A hybrid environment presents its own set of challenges. Many hospitals have portions of patient records captured digitally while others remain as hard copy. The result is confusion about specifically where to access information to create the reports required for meaningful use. It also results in ongoing process changes that affect care delivery as staff are trained and retrained on how to enter the data necessary for compliance.
How the Shift Affects Quality Management
Quality staff in particular face a broad spectrum of new challenges. In addition to navigating the difficulties of a dual-format environment, staff members must plan for a future shaped by meaningful use. Unlike current reporting that typically allows flexibility on what and how to record large amounts of narrative data, meaningful use requires that distinct and discreet data elements are stored in the electronic patient record. Eventually, this structured information is abstracted for reporting.
Setting up an EHR system to capture all the data needed to report on meaningful use can be a Herculean task. While much of that burden falls on IT, quality staff now find themselves worrying about not only improving care but also managing the data necessary to document how it was accomplished.
What does managing data quality mean to quality personnel? First, staff members must sort through the specific meaningful use reporting requirements—information more complex than most have ever before encountered. Next, they must work with IT to ensure the electronic system includes all the necessary structured data elements to meet those requirements. Some elements may already be in the system but may need modification.
It must be determined which indicators are to be measured and how. Quality staff members must help plan the user interface for data acquisition. What choices will the system present to caregivers to answer specific questions? Will information be in a drop-down list or a pop-up box?
Workflow changes likely will be required to input new information. Quality staff members need to support the storage of case details in an electronic format to support an audit. Staff members must be trained and compliance reinforced. Once all that’s accomplished, the cycle starts over again when the CMS issues changes to the requirements.
Where Does Quality Staff Begin?
Meaningful use’s effects on quality managers and staff should not be underestimated. The initiative’s requirements are the most complex the CMS has ever released, containing more inclusions and exclusions, data elements, and compliance measures than any other in history. Just reading through and interpreting its specifications is a daunting task. Speaking of which, quality staff should study the requirements in order to launch the process correctly. Understanding the variances between meaningful use and other quality programs is critical to success.

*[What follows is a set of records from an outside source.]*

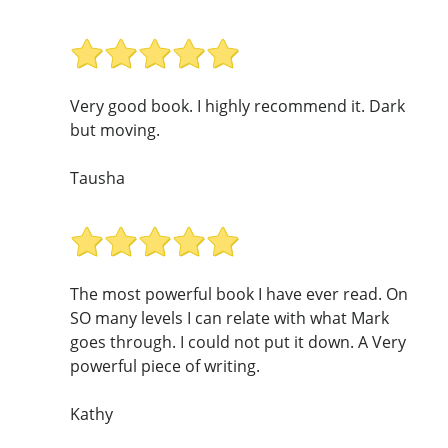
Very good book. I highly recommend it. Dark
but moving.
Tausha
The most powerful book I have ever read. On
SO many levels I can relate with what Mark
goes through. I could not put it down. A Very
powerful piece of writing.
Kathy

Meaningful use will transform health care. Its benefits will include not only enhanced care validation and CMS feedback but also data analysis to provide far-reaching evidence-based treatment guidelines, physician collaboration, information sharing, and more. Under meaningful use, there’s tremendous potential to boost data quality and stagnant scores. Furthermore, over time, the CMS will merge the requirements with other pay-for-performance programs with the intention of eliminating today’s hybrid world of CMS reporting to create a system that meets requirements across multiple programs. When these programs merge, the quality of care will improve, and the reporting process will be simplified.
While achieving meaningful use may seem overwhelming, wise health care organizations will heed Nightingale’s advice and make it time well spent.
— Paulette Di Angi, PhD, RN, is chief clinical information officer and product manager for IHM Services and is responsible for new product design and product updates.